# Place online just for D*



## AJ2086 (Jun 1, 2002)

OK I've been looking around online for a week or so and havent found any place for D* information. This forum is mostly E* info. DBS Serivce desk is mostly E* info. DBS Forums is mostly E*. Anywhere with D* info?


----------



## Chris Blount (Jun 22, 2001)

Did you see our DirecTV only forum? Also if you look on our home page there are several pages devoted to DirecTV.

http://www.dbstalk.com/forumdisplay.php?s=&forumid=12
http://www.dbstalk.com/directv_channel_chart.htm
http://www.dbstalk.com/directv.htm
http://www.dbstalk.com/general_comparison.htm
http://www.dbstalk.com/package_comparison.htm


----------



## Steve Mehs (Mar 21, 2002)

The majority of posters here are E* subs thats why theres so much Dish Net discussiojns going on. The only other place I know of that has a seperate D* forum is The DirecTiVo Forum over at Tivo Community Forums, most of the conversation there as you can imangine is about DirecTiVos but there is some programming chat that goes on there.


----------



## TNGTony (Mar 23, 2002)

Also, if you are into NNPT (Usenet newsgroups)
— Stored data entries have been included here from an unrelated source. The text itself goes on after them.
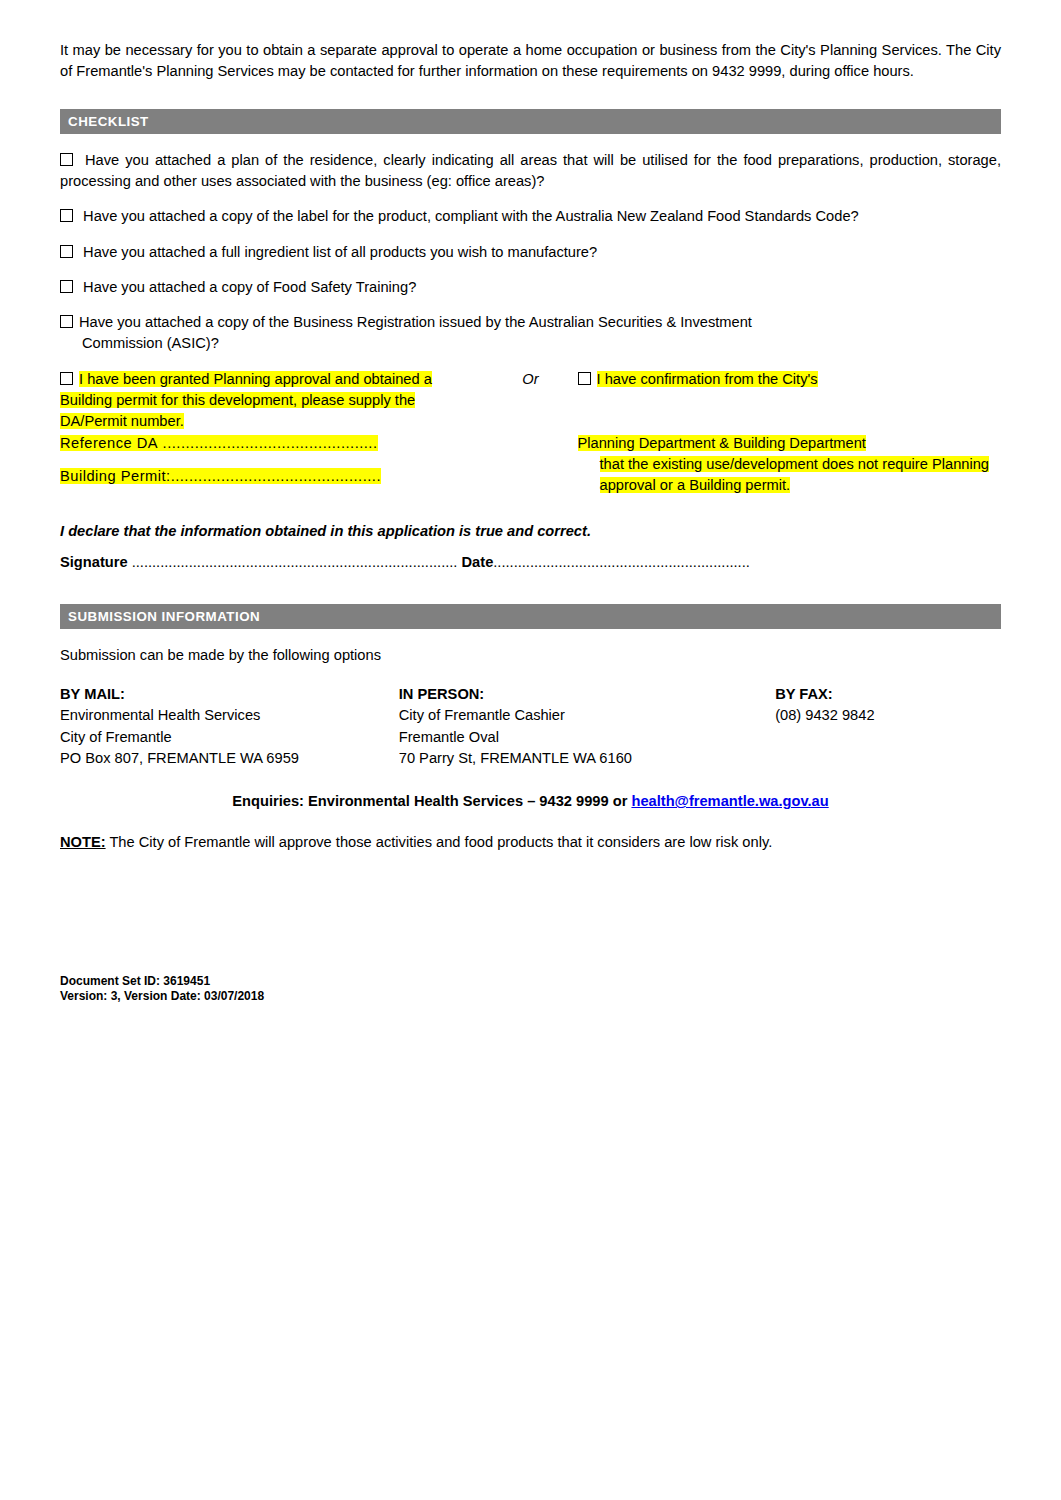It may be necessary for you to obtain a separate approval to operate a home occupation or business from the City's Planning Services. The City of Fremantle's Planning Services may be contacted for further information on these requirements on 9432 9999, during office hours.
CHECKLIST
Have you attached a plan of the residence, clearly indicating all areas that will be utilised for the food preparations, production, storage, processing and other uses associated with the business (eg: office areas)?
Have you attached a copy of the label for the product, compliant with the Australia New Zealand Food Standards Code?
Have you attached a full ingredient list of all products you wish to manufacture?
Have you attached a copy of Food Safety Training?
Have you attached a copy of the Business Registration issued by the Australian Securities & Investment Commission (ASIC)?
| I have been granted Planning approval and obtained a Building permit for this development, please supply the DA/Permit number. | Or | I have confirmation from the City's |
| Reference DA ............................................... Building Permit:.............................................. | | Planning Department & Building Department that the existing use/development does not require Planning approval or a Building permit. |
I declare that the information obtained in this application is true and correct.
Signature ................................................................................ Date...............................................................
SUBMISSION INFORMATION
Submission can be made by the following options
| BY MAIL: | IN PERSON: | BY FAX: |
| Environmental Health Services | City of Fremantle Cashier | (08) 9432 9842 |
| City of Fremantle | Fremantle Oval | |
| PO Box 807, FREMANTLE WA 6959 | 70 Parry St, FREMANTLE WA 6160 | |
Enquiries: Environmental Health Services – 9432 9999 or health@fremantle.wa.gov.au
NOTE: The City of Fremantle will approve those activities and food products that it considers are low risk only.
Document Set ID: 3619451
Version: 3, Version Date: 03/07/2018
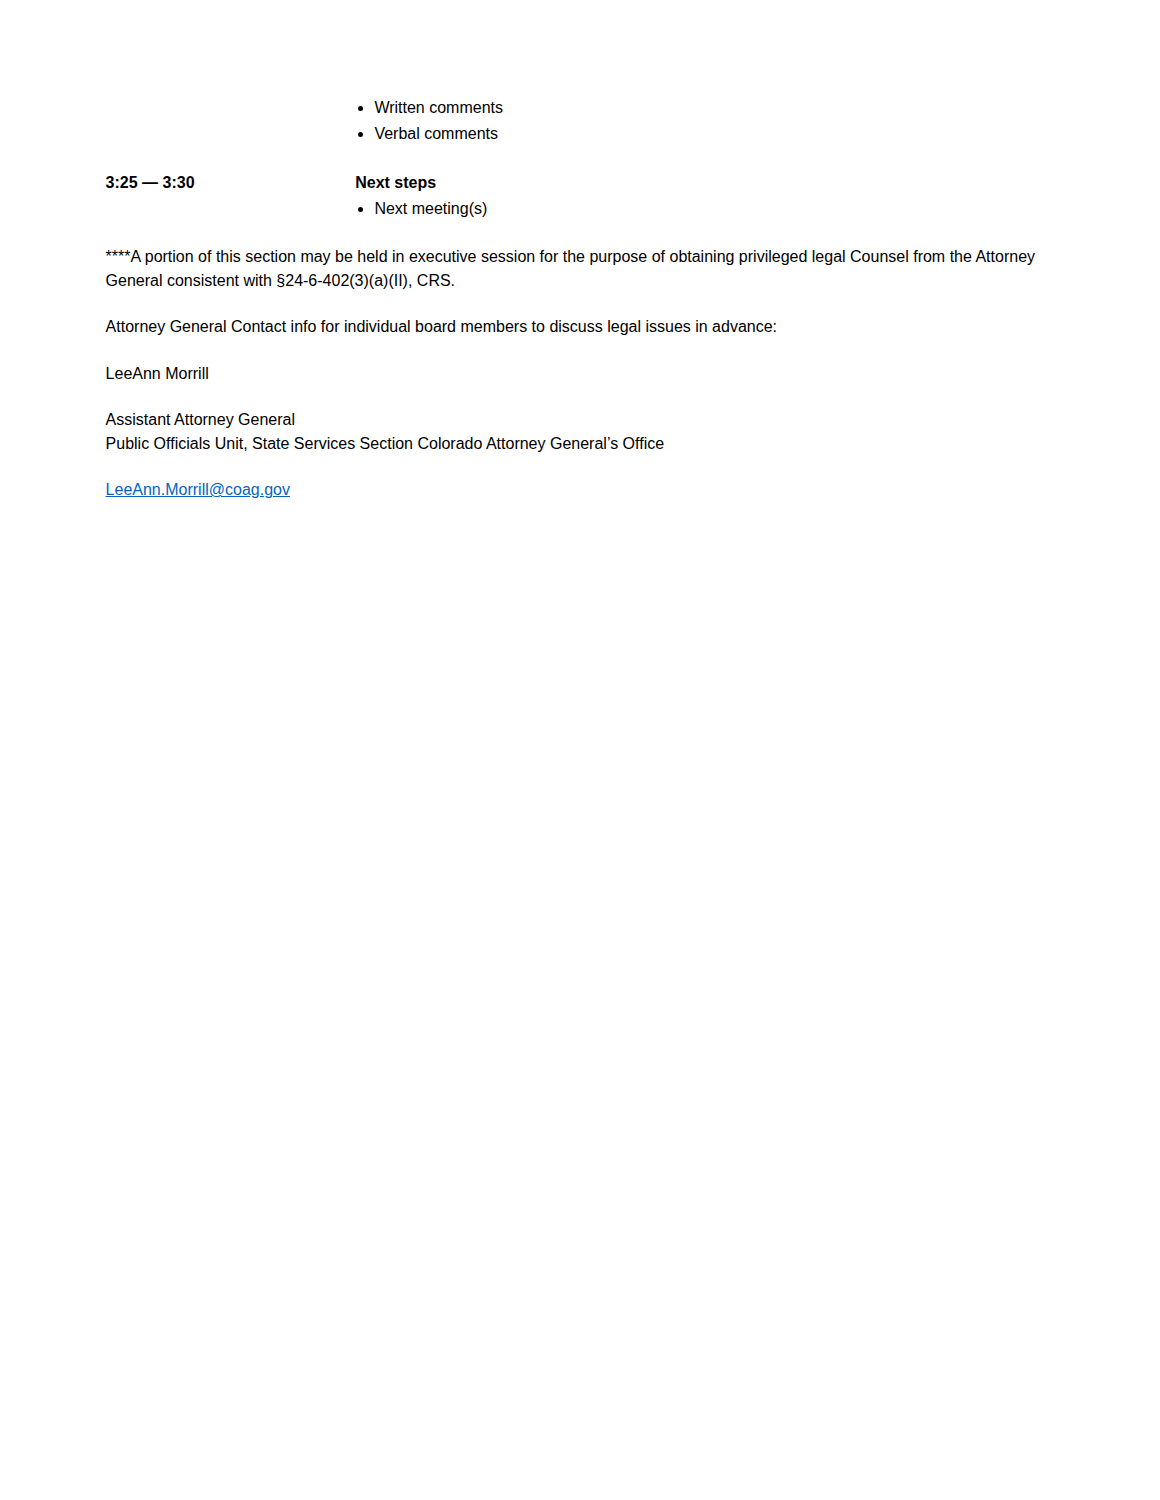Written comments
Verbal comments
3:25 — 3:30
Next steps
Next meeting(s)
****A portion of this section may be held in executive session for the purpose of obtaining privileged legal Counsel from the Attorney General consistent with §24-6-402(3)(a)(II), CRS.
Attorney General Contact info for individual board members to discuss legal issues in advance:
LeeAnn Morrill
Assistant Attorney General
Public Officials Unit, State Services Section Colorado Attorney General’s Office
LeeAnn.Morrill@coag.gov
alt.dss (all direcTV though the hackers have pretty much taken over)
rec.video.satellite.dbs (mostly DirecTV though it is supposed to be a "neutral" newsgroup. ) This is where many people from alt.dss have landed after the hacker take-over. Though alt.dss still has lots of legal info,

See ya
Tony


----------



## Mark Holtz (Mar 23, 2002)

> _Originally posted by AJ2086 _
> *OK I've been looking around online for a week or so and havent found any place for D* information. This forum is mostly E* info. DBS Serivce desk is mostly E* info. DBS Forums is mostly E*. Anywhere with D* info? *


:welcome: Welcome to DBS Talk.

Yes, there is a forum just for DirecTV users, just like there is a forum for Dish users. However, many of the issues (programming, etc.) apply to both systems.


----------



## AJ2086 (Jun 1, 2002)

How do you use the New Groups like alt.dss.


----------



## Geronimo (Mar 23, 2002)

And over at www.dbsforums.com there is quirte a bit of D* discussion.
It used to be that was E centered. Now that ias is not present.


----------



## Nick (Apr 23, 2002)

_"How do you use the New Groups like alt.dss?" _

Go to www.forteinc.com and d/l "Free Agent".


----------



## Steve Mehs (Mar 21, 2002)

or any email client


----------



## TNGTony (Mar 23, 2002)

> _Originally posted by AJ2086 _
> *How do you use the New Groups like alt.dss. *


Most ISPs have Usenet access. They are all a little different in set-up. But if you use Microsoft Outlook Express (not Outlook) there is a newsgroup reader built in. Go to "Tools" on the menu bar and Click on accounts. You can set up the news reader there. You'll need the NNTP server name for your ISP. I have One Net and its NNTP server is "Supernews.one.net". You need to find out what it is for you.

Or you can just go to www.google.groups.com There is a free web sased newsreader there. Slow and inefficient, but it does the trick.

See ya
Tony


----------